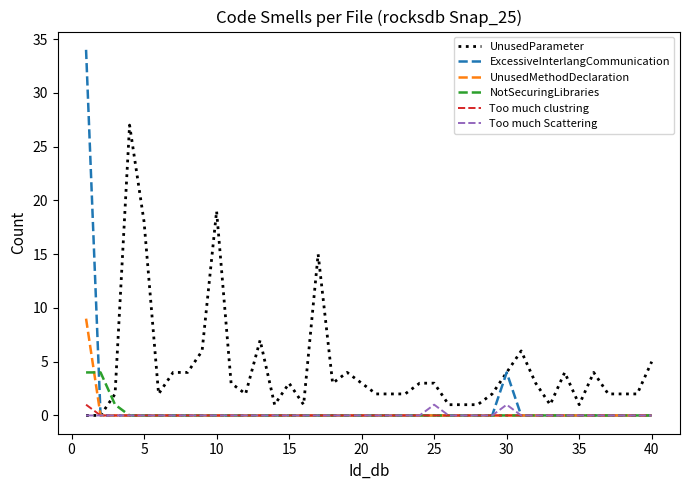

Which series has the largest total across all categories?

UnusedParameter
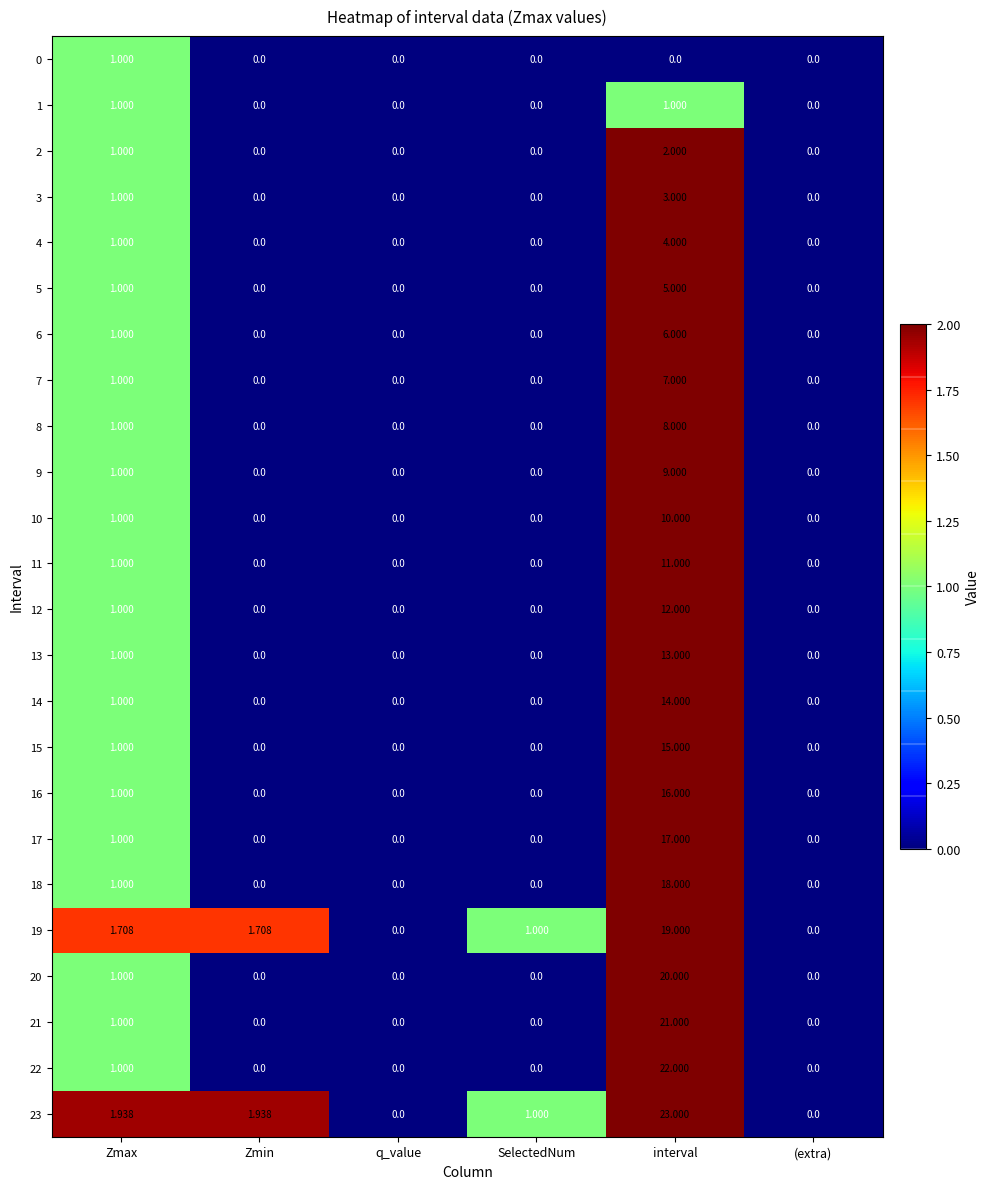

Which category has the highest value across all series?

interval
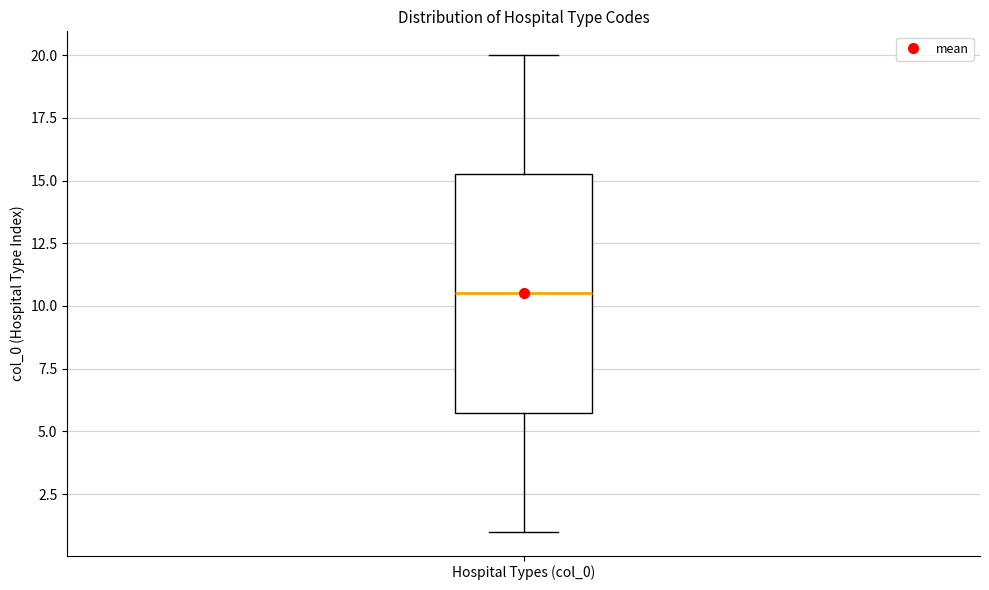

Transcribe this box plot: give where the median line is, the range the box spans, and where the two whiskers end, as read against the y-axis. The values are not printed on the chart, so give them approximately, as read against the axis.

median 10.5, box 6.0 to 15.5, whiskers 1.0 to 20.0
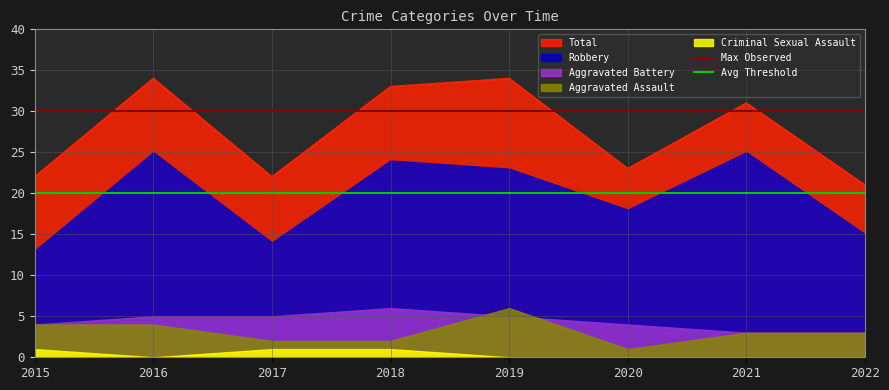

True or false: Total has a value of 34 at 2016.

True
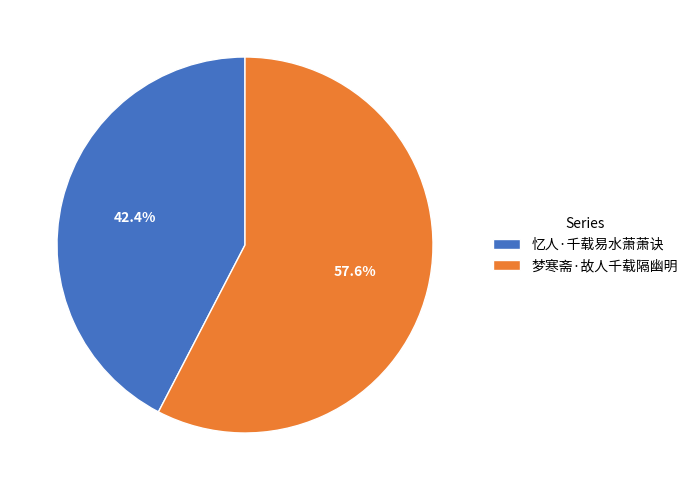

Between 梦寒斋·故人千载隔幽明 and 忆人·千载易水萧萧诀, which is larger?

梦寒斋·故人千载隔幽明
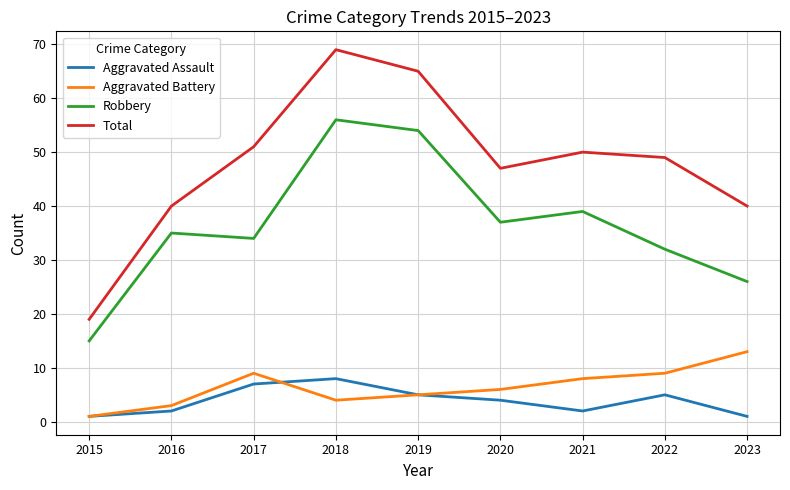

What is the approximate value of Aggravated Assault at 2019?

5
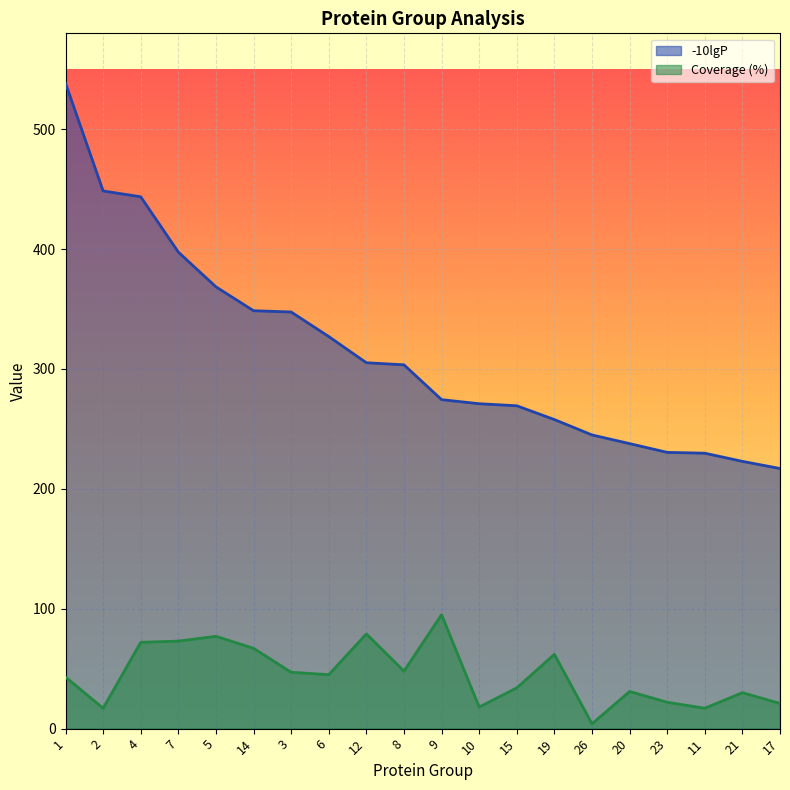

Reading right to left, list all the values displayed in this chart.

-10lgP: 17=217.0	21=222.9	11=229.8	23=230.5	20=237.8	26=245.0	19=257.8	15=269.3	10=271.0	9=274.4	8=303.5	12=305.2	6=327.1	3=347.6	14=348.6	5=368.5	7=397.5	4=443.6	2=448.5	1=538.4
Coverage (%): 17=21.0	21=30.0	11=17.0	23=22.0	20=31.0	26=4.0	19=62.0	15=34.0	10=18.0	9=95.0	8=48.0	12=79.0	6=45.0	3=47.0	14=67.0	5=77.0	7=73.0	4=72.0	2=17.0	1=43.0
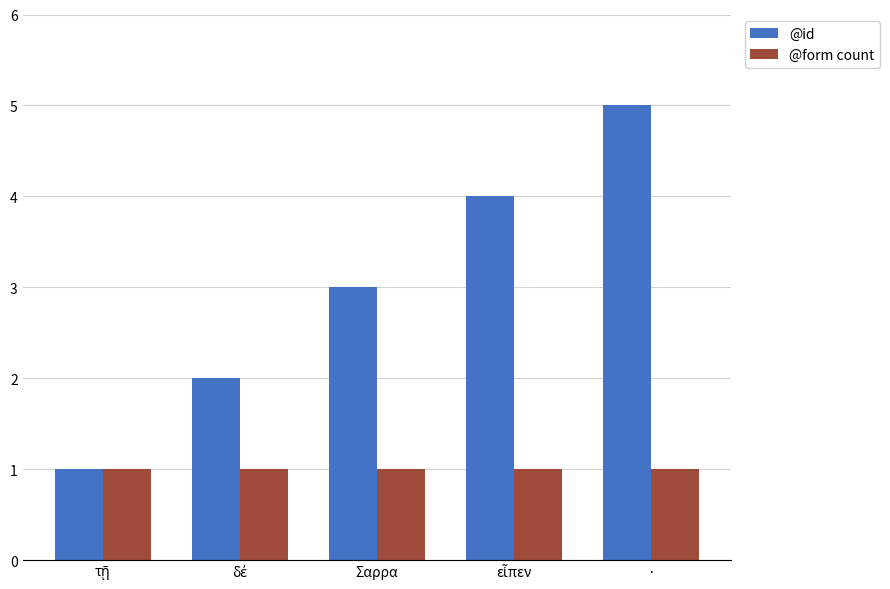

The @id series shows 5 at ·. True or false?

True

● Assigned task: Please pull out the text of every entry above, unchanged and character for character, leaving out the pictures.

● Response:
Which series has the largest total across all categories?

UnusedParameter

Which category has the highest value across all series?

interval

Transcribe this box plot: give where the median line is, the range the box spans, and where the two whiskers end, as read against the y-axis. The values are not printed on the chart, so give them approximately, as read against the axis.

median 10.5, box 6.0 to 15.5, whiskers 1.0 to 20.0

True or false: Total has a value of 34 at 2016.

True

Between 梦寒斋·故人千载隔幽明 and 忆人·千载易水萧萧诀, which is larger?

梦寒斋·故人千载隔幽明

What is the approximate value of Aggravated Assault at 2019?

5

Reading right to left, list all the values displayed in this chart.

-10lgP: 17=217.0	21=222.9	11=229.8	23=230.5	20=237.8	26=245.0	19=257.8	15=269.3	10=271.0	9=274.4	8=303.5	12=305.2	6=327.1	3=347.6	14=348.6	5=368.5	7=397.5	4=443.6	2=448.5	1=538.4
Coverage (%): 17=21.0	21=30.0	11=17.0	23=22.0	20=31.0	26=4.0	19=62.0	15=34.0	10=18.0	9=95.0	8=48.0	12=79.0	6=45.0	3=47.0	14=67.0	5=77.0	7=73.0	4=72.0	2=17.0	1=43.0

The @id series shows 5 at ·. True or false?

True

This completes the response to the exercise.